Ken Stabler was a first-team All-American and first-team All-SEC standout at the University of Alabama where he played on the same team as Joe Namath. A second-round NFL draft pick, he spent most of his years with the Oakland Raiders where he earned the nickname "Snake."
In 1974, he was the NFL's MVP, and he led the Raiders to win a Super Bowl after the 1976 season. He was also elected to four Pro Bowls and won the Bert Bell Award in 1976. Stabler died in 2015, but he was elected to the NFL Hall of Fame in 2016.
An All-American college player for Purdue University, Bob Griese was a first-round draft pick by the Dolphins. With the Dolphins, he took the team to three Super Bowls in a row — a record for any quarterback — and won two of them.
He was also selected to six Pro Bowls. Griese won the Bert Bell Award in 1977 and is a member of both the College Hall of Fame and the Pro Football Hall of Fame.
Len Dawson played professional football for nearly two decades, both in the American Football League (AFL) and the NFL. As the starting quarterback for the Chiefs — who were also the Dallas Texans for part of that time — he led the team to three AFL Championships and a Super Bowl win.
Until Patrick Mahomes came along in 2018, Dawson held the single-season passing touchdown record for the Chiefs for more than 50 years. In 1973, he was the NFL Man of the Year.
Back in 1983, Jim Kelly was a first-round draft pick for the Buffalo Bills, but he opted to join the Houston Gamblers of the United States Football League (USFL) instead. A couple of years later, he signed with the Bills and carved a path to NFL history.
Kelly took the team to a record-breaking four Super Bowls in a row, although they never managed to pull off a win. Throughout his career, he set several seasonal passing records and was selected for five Pro Bowls.
Donovan McNabb was a first-round draft pick in 1999, and he spent most of his career with the team that drafted him, the Eagles. Within a decade, he took the team to the playoffs eight times, including five NFC Championship games and a Super Bowl.

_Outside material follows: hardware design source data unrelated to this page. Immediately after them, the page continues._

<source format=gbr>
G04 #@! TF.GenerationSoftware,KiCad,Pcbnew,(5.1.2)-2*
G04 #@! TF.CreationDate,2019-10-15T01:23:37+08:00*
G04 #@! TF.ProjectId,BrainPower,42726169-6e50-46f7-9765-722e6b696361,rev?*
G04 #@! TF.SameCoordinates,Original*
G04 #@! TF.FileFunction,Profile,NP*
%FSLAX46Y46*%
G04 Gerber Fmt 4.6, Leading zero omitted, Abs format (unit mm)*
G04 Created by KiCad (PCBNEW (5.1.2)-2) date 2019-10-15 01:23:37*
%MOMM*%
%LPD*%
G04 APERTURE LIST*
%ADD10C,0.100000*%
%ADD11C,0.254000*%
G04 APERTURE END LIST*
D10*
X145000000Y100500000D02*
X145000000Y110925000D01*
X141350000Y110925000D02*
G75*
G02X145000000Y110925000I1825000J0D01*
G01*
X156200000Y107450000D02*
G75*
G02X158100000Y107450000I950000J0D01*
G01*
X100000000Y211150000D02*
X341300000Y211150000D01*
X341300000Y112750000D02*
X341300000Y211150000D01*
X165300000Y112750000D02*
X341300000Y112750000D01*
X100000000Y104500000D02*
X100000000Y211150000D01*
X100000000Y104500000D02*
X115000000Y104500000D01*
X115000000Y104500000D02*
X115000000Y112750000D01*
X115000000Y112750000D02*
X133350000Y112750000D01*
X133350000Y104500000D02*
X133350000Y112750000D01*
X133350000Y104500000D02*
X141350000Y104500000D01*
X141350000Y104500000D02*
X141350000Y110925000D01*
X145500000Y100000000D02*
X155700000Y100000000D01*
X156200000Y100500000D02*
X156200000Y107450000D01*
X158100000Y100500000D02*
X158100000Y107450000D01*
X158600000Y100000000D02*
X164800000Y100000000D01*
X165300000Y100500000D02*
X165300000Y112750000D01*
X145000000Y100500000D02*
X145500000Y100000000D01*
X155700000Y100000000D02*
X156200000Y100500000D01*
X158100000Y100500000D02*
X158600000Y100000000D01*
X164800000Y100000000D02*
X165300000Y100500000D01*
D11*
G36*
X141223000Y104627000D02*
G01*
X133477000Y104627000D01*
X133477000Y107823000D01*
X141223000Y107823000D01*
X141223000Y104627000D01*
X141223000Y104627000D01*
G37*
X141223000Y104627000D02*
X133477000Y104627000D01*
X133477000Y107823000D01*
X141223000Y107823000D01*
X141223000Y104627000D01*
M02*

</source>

He was selected for six Pro Bowls. McNabb was only the fourth quarterback in league history to throw for more than 30,000 passing yards, 200 touchdown passes, 3,000 rushing yards, and 20 rushing touchdowns within his career.
Phil Simms is a first-round draft pick who spent 15 years playing for the Giants. Fans today probably know him as a studio broadcaster for NFL games that air on CBS.

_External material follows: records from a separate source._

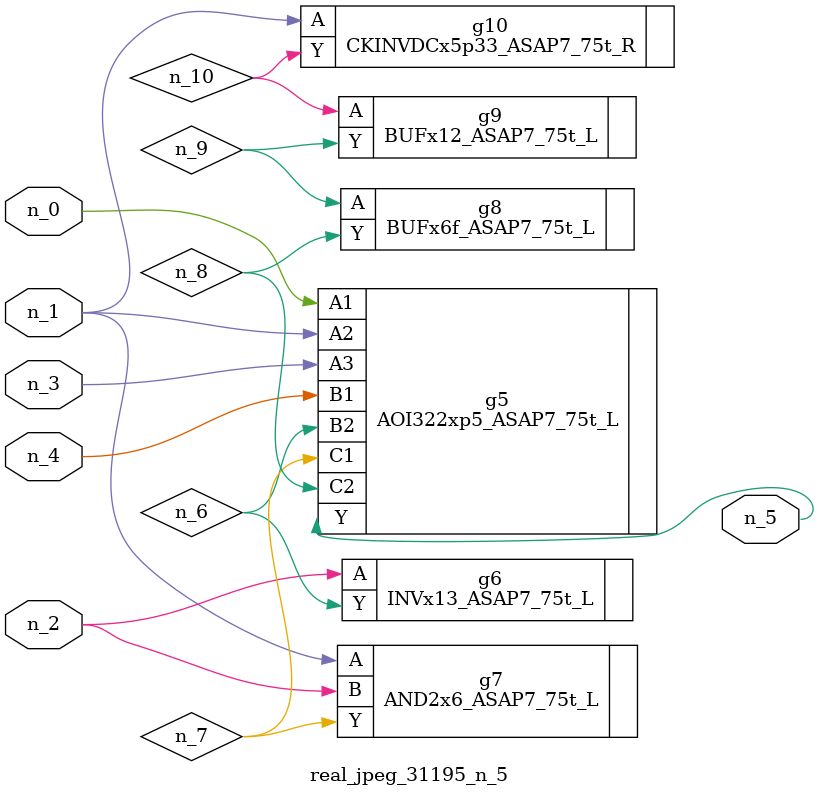
<source format=v>
module real_jpeg_31195_n_5 (n_4, n_0, n_1, n_2, n_3, n_5);

input n_4;
input n_0;
input n_1;
input n_2;
input n_3;

output n_5;

wire n_8;
wire n_6;
wire n_7;
wire n_10;
wire n_9;

AOI322xp5_ASAP7_75t_L g5 ( 
.A1(n_0),
.A2(n_1),
.A3(n_3),
.B1(n_4),
.B2(n_6),
.C1(n_7),
.C2(n_8),
.Y(n_5)
);

AND2x6_ASAP7_75t_L g7 ( 
.A(n_1),
.B(n_2),
.Y(n_7)
);

CKINVDCx5p33_ASAP7_75t_R g10 ( 
.A(n_1),
.Y(n_10)
);

INVx13_ASAP7_75t_L g6 ( 
.A(n_2),
.Y(n_6)
);

BUFx6f_ASAP7_75t_L g8 ( 
.A(n_9),
.Y(n_8)
);

BUFx12_ASAP7_75t_L g9 ( 
.A(n_10),
.Y(n_9)
);


endmodule
</source>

Simms led the team to win two Super Bowls, and he was awarded the MVP award for one of them. He also set the record for the highest completion percentage in a Super Bowl, which has yet to be broken. Simms was selected for two Pro Bowls.
Joe Theismann spent a few years in the CFL before joining the NFL where he spent 12 seasons with the Washington Redskins. During that time, he led the team to two Super Bowls, winning one.

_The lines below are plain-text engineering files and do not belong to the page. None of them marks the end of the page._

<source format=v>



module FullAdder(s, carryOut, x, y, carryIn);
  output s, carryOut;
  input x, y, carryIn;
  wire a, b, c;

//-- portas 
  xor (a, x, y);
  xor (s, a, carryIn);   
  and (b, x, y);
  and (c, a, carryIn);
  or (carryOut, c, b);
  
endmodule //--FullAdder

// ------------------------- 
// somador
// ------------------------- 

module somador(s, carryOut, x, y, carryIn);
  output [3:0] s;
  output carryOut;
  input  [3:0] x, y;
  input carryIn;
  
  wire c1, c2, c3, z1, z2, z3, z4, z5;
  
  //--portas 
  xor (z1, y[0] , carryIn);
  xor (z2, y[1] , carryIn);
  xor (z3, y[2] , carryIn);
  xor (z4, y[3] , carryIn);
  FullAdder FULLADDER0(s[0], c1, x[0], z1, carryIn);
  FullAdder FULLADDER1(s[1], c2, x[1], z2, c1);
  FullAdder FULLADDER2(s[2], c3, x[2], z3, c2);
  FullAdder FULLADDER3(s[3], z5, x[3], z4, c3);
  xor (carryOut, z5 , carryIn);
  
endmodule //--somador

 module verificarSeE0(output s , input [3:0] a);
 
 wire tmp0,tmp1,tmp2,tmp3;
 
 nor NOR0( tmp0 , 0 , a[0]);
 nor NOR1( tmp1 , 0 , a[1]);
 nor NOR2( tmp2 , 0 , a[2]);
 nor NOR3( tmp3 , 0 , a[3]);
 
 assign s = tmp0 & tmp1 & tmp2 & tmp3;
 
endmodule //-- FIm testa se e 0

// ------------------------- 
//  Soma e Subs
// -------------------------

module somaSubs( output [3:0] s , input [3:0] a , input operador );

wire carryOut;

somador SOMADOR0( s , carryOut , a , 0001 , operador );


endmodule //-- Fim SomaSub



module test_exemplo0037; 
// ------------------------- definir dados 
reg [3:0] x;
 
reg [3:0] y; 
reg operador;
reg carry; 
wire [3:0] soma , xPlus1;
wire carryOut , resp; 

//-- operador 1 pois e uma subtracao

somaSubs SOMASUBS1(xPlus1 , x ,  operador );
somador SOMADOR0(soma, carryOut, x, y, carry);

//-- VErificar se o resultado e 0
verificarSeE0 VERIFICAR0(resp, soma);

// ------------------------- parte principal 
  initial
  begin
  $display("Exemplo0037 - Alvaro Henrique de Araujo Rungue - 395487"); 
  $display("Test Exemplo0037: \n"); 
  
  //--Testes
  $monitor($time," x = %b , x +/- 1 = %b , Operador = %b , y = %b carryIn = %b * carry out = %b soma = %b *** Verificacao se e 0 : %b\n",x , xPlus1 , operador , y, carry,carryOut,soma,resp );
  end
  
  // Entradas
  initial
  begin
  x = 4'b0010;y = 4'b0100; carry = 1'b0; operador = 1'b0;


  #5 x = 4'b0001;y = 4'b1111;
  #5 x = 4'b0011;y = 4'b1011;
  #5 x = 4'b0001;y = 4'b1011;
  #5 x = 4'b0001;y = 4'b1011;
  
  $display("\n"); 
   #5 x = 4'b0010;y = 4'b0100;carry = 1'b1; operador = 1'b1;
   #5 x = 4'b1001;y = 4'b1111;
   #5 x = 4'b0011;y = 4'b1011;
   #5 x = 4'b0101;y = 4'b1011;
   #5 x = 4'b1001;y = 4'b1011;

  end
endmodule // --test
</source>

In 1982, he was the NFL Man of the Year. In 1983, he was the NFL's MVP and the Offensive Player of the Year. Unfortunately, in 1985, Theismann suffered a career-ending leg injury, but he has continued to be in the public eye as a broadcaster, speaker, and businessman.
Sonny Jurgensen played football and baseball at Duke University before being drafted into the NFL. He spent half his career with the Eagles and half with the Redskins. Jurgensen led the Eagles to an NFL Championship in 1960.
He was a First-Team All-Pro in 1961, and he was elected to five Pro Bowls. Jurgensen is also tied with several other players for throwing the longest touchdown pass ever.
Ben Rothlisberger retired at the end of the 2021 season after a fairly remarkable career in the NFL. "Big Ben" spent 18 years with the Steelers, starting in 2004 when he was the NFL Rookie of the year.
He led the team to two Super Bowl wins and was selected to six Pro Bowls. He currently holds the record for most career 500-plus-yard passing games as well as most career-perfect passing games and most completions in a single game.